The PSC has directed that all the NHIF employees be temporarily deployed to SHA for the next six months, beginning Friday, until the recruitment exercise at SHA is completed.
“They will be eligible and at liberty to apply and be considered for appointment by SHA in the said recruitment exercise on the terms and conditions of service at SHA,” the advisory reads in part.
It is still not clear what will be the staff size of the three funds established under the new healthcare scheme.
Staff interviewed by The Sunday Standard said communication has not been well-coordinated so far, leaving them with uncertainty.
However, the commission stated that those employees who have attained the retirement age or are due to retire within six months’ time, will only be deployed to SHA for the period remaining until they retire from the service.
“Their deployment will automatically lapse upon them attaining the mandatory retirement age.” The document states.
For staff who were on contract at NHIF, their contractual appointment at the defunct fund automatically ended on November 21, 2024.
However, PSC states that the staff on contract would be temporarily deployed to SHA on their current terms with effect from November 22, for a period of six months or until their contracts lapse whichever is earlier.

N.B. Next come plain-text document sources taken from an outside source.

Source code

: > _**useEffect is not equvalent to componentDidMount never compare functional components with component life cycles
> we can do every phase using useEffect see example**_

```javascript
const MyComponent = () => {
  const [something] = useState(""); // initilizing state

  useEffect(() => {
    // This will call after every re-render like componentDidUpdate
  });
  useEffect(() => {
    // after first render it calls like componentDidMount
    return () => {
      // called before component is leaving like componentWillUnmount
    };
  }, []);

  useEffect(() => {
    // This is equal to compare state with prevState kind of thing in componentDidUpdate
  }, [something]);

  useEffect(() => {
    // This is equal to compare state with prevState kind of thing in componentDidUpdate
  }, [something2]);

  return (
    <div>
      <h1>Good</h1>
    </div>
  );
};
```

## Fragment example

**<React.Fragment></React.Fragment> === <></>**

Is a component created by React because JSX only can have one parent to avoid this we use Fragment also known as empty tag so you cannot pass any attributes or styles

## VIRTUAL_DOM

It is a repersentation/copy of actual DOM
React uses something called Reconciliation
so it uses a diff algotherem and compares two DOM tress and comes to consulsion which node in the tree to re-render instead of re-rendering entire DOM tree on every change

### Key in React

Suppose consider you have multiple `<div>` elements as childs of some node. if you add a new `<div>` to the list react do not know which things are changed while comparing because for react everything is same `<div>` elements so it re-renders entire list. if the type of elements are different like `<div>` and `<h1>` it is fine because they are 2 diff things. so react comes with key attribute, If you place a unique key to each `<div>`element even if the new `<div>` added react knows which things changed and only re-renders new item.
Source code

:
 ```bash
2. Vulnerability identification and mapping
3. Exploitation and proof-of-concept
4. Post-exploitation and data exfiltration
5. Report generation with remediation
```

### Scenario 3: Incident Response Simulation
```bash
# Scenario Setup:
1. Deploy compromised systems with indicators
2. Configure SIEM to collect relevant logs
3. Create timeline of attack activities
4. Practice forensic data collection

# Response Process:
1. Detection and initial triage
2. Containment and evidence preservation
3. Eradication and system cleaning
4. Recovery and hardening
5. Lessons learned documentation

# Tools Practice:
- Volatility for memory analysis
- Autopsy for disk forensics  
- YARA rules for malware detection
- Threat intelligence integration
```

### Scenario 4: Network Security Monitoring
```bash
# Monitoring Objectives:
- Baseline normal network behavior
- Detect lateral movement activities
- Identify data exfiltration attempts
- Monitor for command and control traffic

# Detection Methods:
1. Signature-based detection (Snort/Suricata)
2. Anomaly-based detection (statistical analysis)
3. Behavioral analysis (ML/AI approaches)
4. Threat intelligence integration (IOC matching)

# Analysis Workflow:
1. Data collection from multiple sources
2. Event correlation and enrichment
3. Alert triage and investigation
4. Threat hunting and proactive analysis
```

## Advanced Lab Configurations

“They will be eligible and at liberty to apply for and be considered for appointment by SHA in the recruitment exercise undertaken by SGA on the terms and conditions of service at SHA,” the PSC wrote.
Those on secondment to NHIF will also join SHA on their current terms for six months.
The document states that the current NHIF chief executive officer’s employment contract automatically ended on November 21.
“Accordingly, he will be entitled to gratuity for the period he served at NHIF with effect from the date of the said appointment up to the date of automatic termination of that appointment by operation of the law,” the commission says.
The commission also provided guidelines in the recruitment of staff to SHA, stating that it should be in accordance with the Constitution, SHI ACT, the PSC ACT, PSC regulations, 2020, the Human Resource Policies and Procedures Manual for the Public Service, 2016, and the SHA human resource management instruments.
The Kenya Kwanza government is keen on using the three funds to run the Universal Healthcare programme that promised affordable healthcare to Kenyans but has run into headwinds on its operationalisation.